## Activities
[1] Reproduce word for word the part of the Ecuador travel post that begins at the words "Flew from Houston" and stops after "you can see.".
[2] Resume the Ecuador travel post below, picking up right after its last sentence.

## Provided passage
________________________

Monday, August 20, 2007


The wait is over! The post is done. And Ecuador was great! Yes, I lucked out and got to take a trip to Ecuador with my parents and sister. It will probably be our last family vacation together just because it is getting to complicated to have vacations at the same time. But you never know. Ok, so this blog is the longest I have ever done, with over 100 pictures and several videos, but don't worry, it is also organized into chapters to make it easy to read.

Day 1 - In Transit
Actually took more than a day thanks to the international date line. Flew from Narita to Houston, Texas where I met up with my family in the Houston Airport. Went to a seafood restaurant where my sister decided to get a salad. This is what passes as a salad in Texas. Every time I come back from Japan I am shocked by the amount of food that they serve in restaurants in the US. So was my sister.
Flew from Houston to Quito, Ecuador. Slept.

Day 2 - Quito City Tour
We were met by Luis, who ended up being one of the best guides we have ever had, and began our Quito city tour. Here is the group in front of one of the senic overlooks of Quito. Quito, by the way, is a high altitude city with parts of the city over 3000 meters. This made it hard to breathe and very cold.
Here is a major church in Quito. Notice that instead of gargoyles there are Galapagos Iguanas. The other gargoyles were also animals native to Ecuador.
This is the main square of the city, an architectural relic of Spanish colonial times.
One of the streets of the older part of Quito.
Another major church.
A view of downtown Quito from the top of a hill. Old and new buildings are quite close together as you can see.
And a part of Quito that wasn't on the city tour, but would have been interesting to go to.
America is hardly popular anywhere at the moment. This was the jovial graffiti, the other graffiti I saw on occasion was "kill the Yankees". Still, people were nice in Ecuador. I never had a problem.
Here is the Equator. Didn't think it was a physical line in the sky, did you?
And here is the family, all of us with one foot in the northern hemisphere and one foot in the southern hemisphere.
Here is a guy weaving. As it turns out, in this part of Ecuador, weaving was traditionally men's work. Women were supposed to carry things.
Day 3 - Cuenca and Cajas
So the next day we flew to Cuenca, a city in a diffrent part of Ecuador, but still high in the Andes.
A church.
The flower market.

________________________

[Source records]
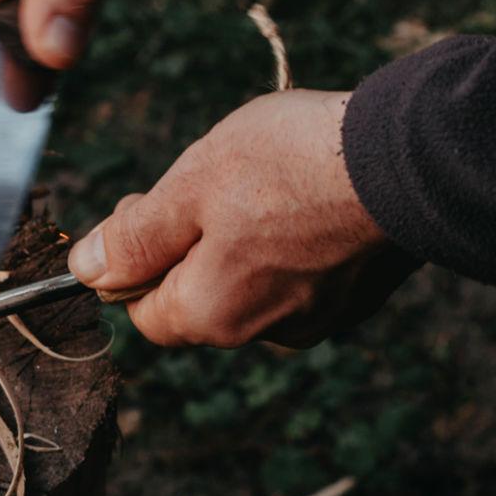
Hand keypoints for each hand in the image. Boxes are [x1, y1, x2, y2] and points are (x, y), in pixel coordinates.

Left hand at [67, 90, 412, 348]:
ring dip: (246, 243)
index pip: (142, 311)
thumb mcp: (191, 186)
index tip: (152, 201)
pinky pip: (301, 278)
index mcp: (211, 315)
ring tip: (271, 185)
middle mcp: (262, 335)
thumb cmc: (290, 166)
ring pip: (251, 286)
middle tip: (213, 182)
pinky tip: (311, 199)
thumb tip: (85, 270)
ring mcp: (316, 320)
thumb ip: (135, 237)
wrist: (410, 160)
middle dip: (193, 246)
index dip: (134, 258)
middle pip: (199, 299)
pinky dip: (295, 245)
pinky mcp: (355, 300)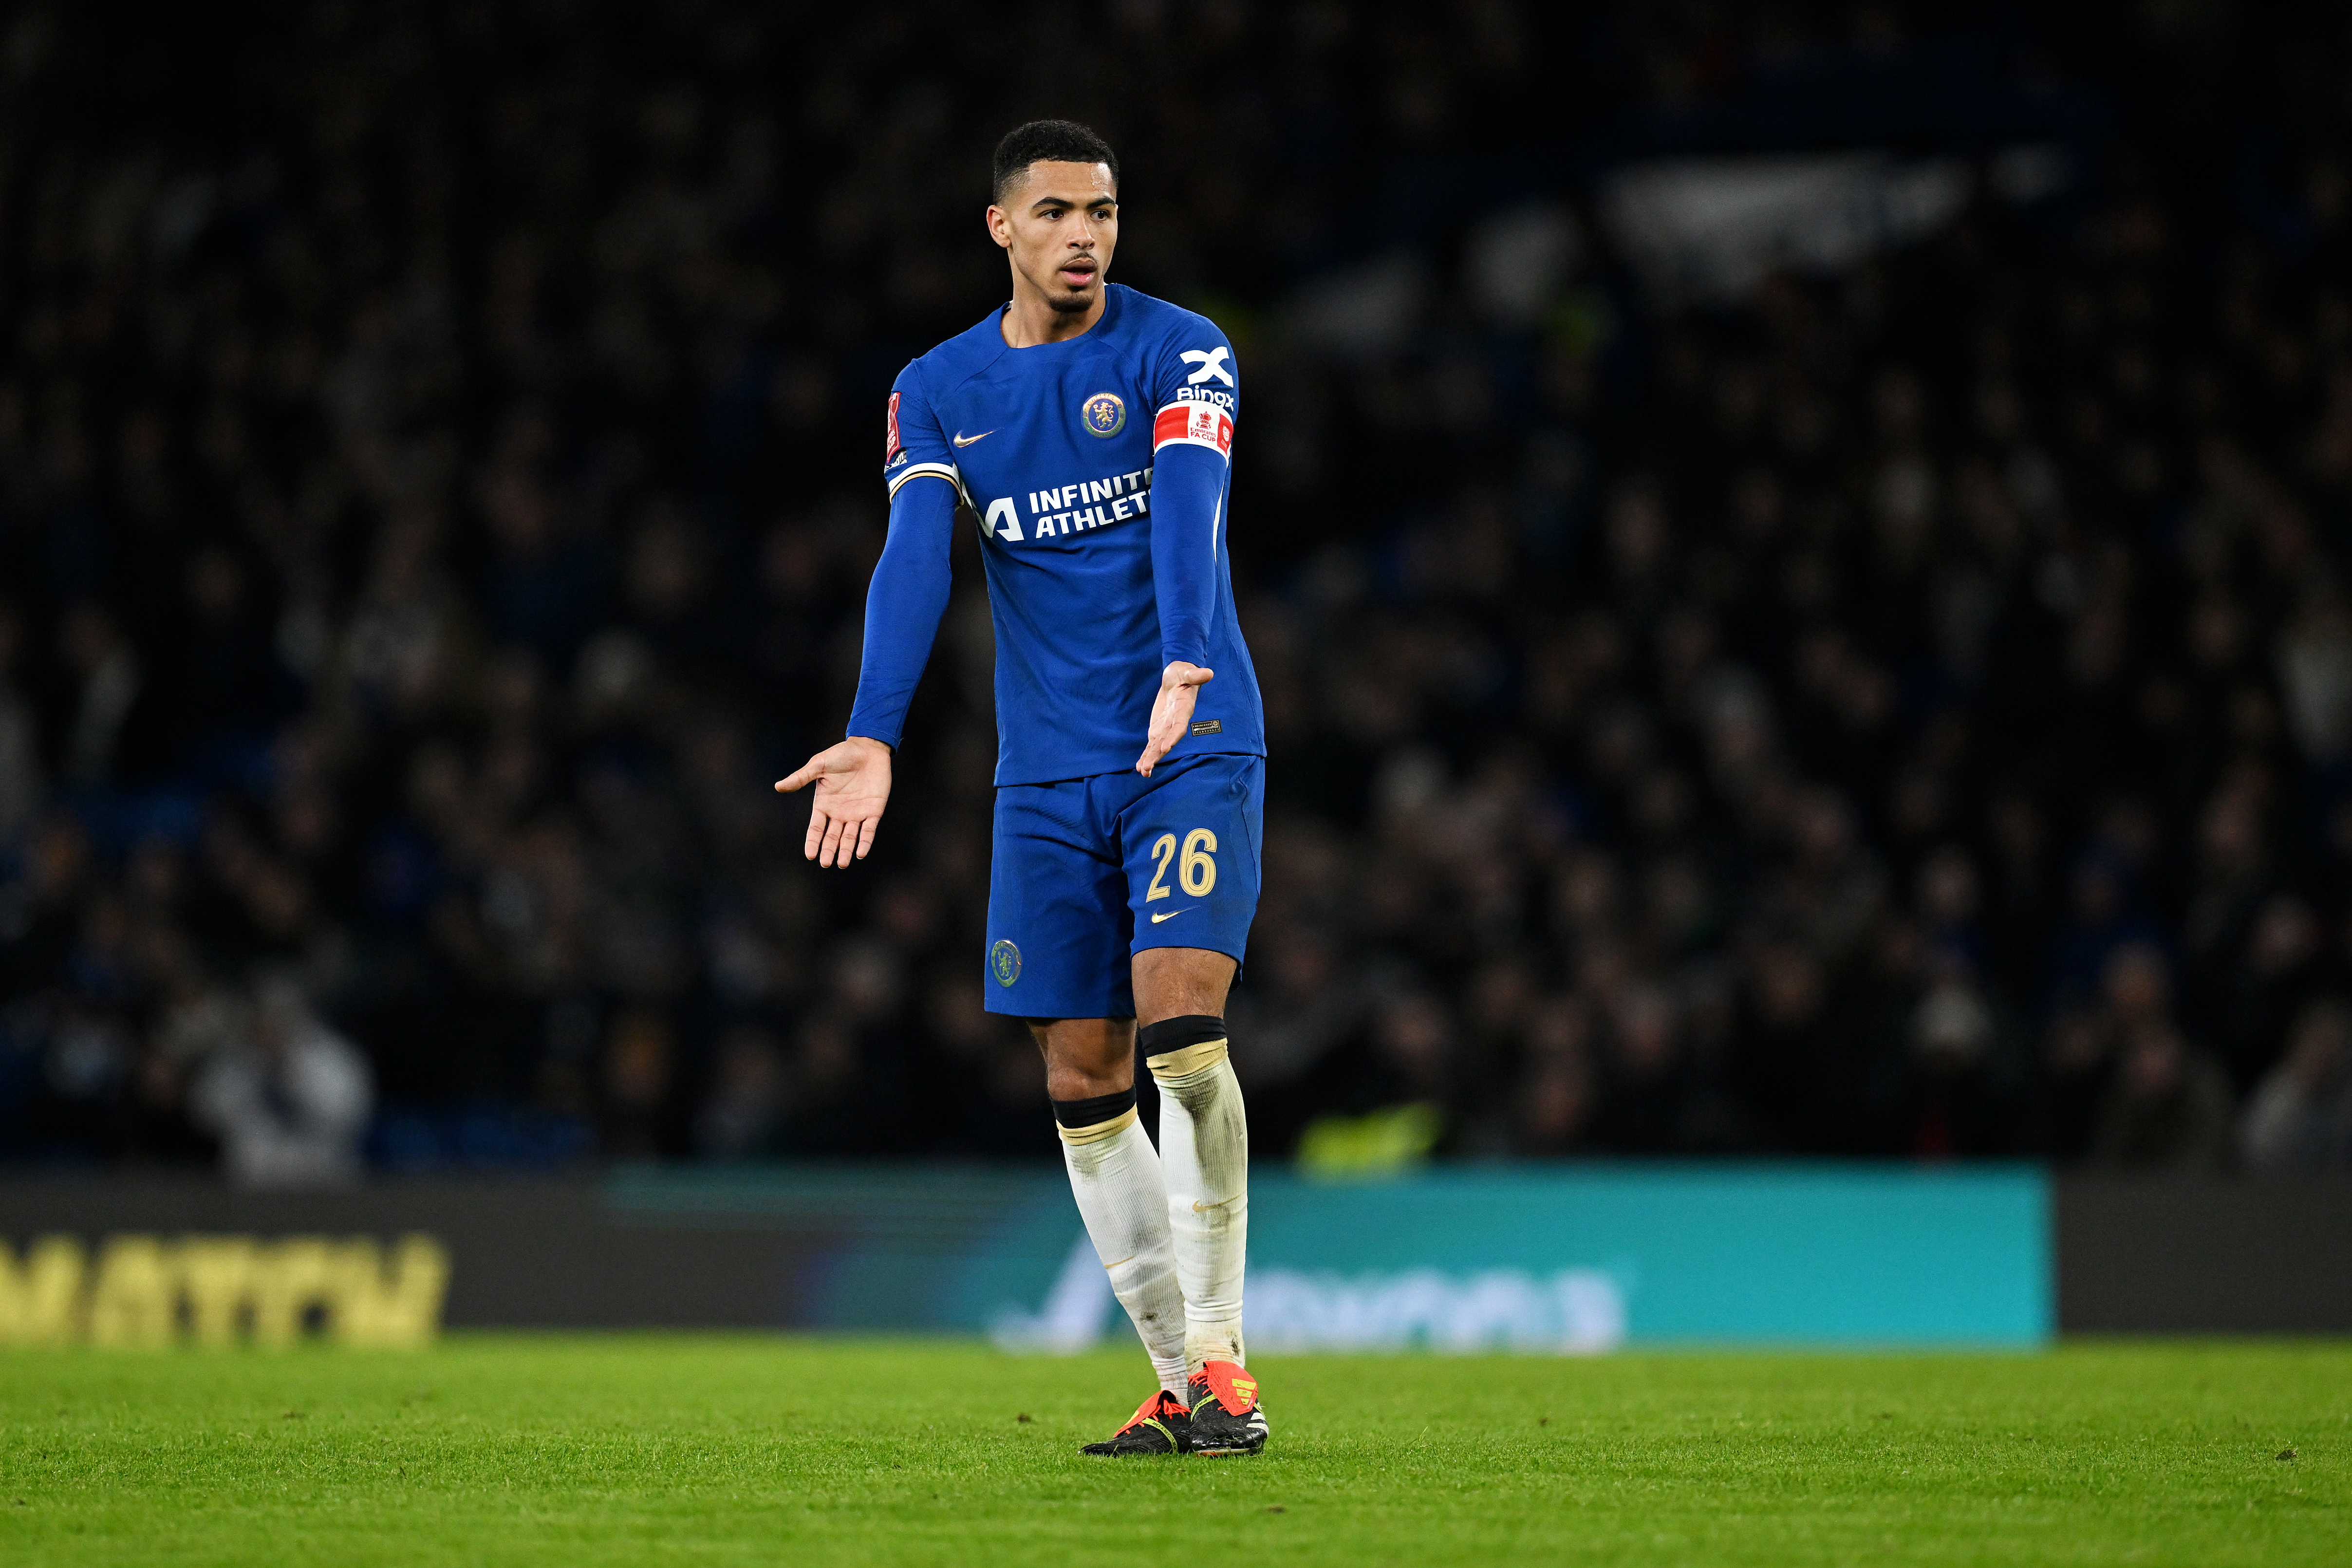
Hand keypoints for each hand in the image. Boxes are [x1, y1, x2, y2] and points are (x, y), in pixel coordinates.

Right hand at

________________________

## Responses for each task
[1]
Flew from Houston to Quito, Ecuador. Slept.

Day 2 - Quito City Tour
We were met by Luis, who ended up being one of the best guides we have ever had, and began our Quito city tour. Here is the group in front of one of the senic overlooks of Quito. Quito, by the way, is a high altitude city with parts of the city over 3000 meters. This made it hard to breathe and very cold.
Here is a major church in Quito. Notice that instead of gargoyles there are Galapagos Iguanas. The other gargoyles were also animals native to Ecuador.
This is the main square of the city, an architectural relic of Spanish colonial times.
One of the streets of the older part of Quito.
Another major church.
A view of downtown Quito from the top of a hill. Old and new buildings are quite close together as you can see.

[2]
The main church, based on Notre Dame in Paris.
Inside. This is not what I expected to see in South America. This church was huge.
Cuenca is famous for making Panama hats, which, despite the name, come from Ecuador. These hats are all hand woven by indigenous people. Weaving a hat can take anywhere from a day to a month depending on the quality of the hat.
Here they are bleaching.
The hat store room. As it turned out, this factory was one of the major suppliers for Hermes.
These are the raw, untrimmed and unpressed hats.
After the hat factory we drove up to 4000 meters to go for a very difficult hike in Cajas National Park. This is the continental divide of South America.
Me in the Andes. Totally out of breath. My family made fun of me for wearing my bandanna this way, but I didn't get sun burned!
A wild Llama!
Sunset over Cuenca. Right after this we saw a guy jump out of a bus, punch a time card and jump back on a bus. The bus never stopped going full speed.
Day 4 - Ignapirca and Cuy
The next day we left early in the morning to go to Ignapirca, the major Inca ruins in Ecuador. On the way we saw this town, in which the major industry had been mercury extraction. I would have liked to have known more about it, but it wasn't on the tour.
Typical Andean countryside. Farming up a hillside is the only way to do it here. Some of the hills that had fields had to have had a slope greater than 45 degrees.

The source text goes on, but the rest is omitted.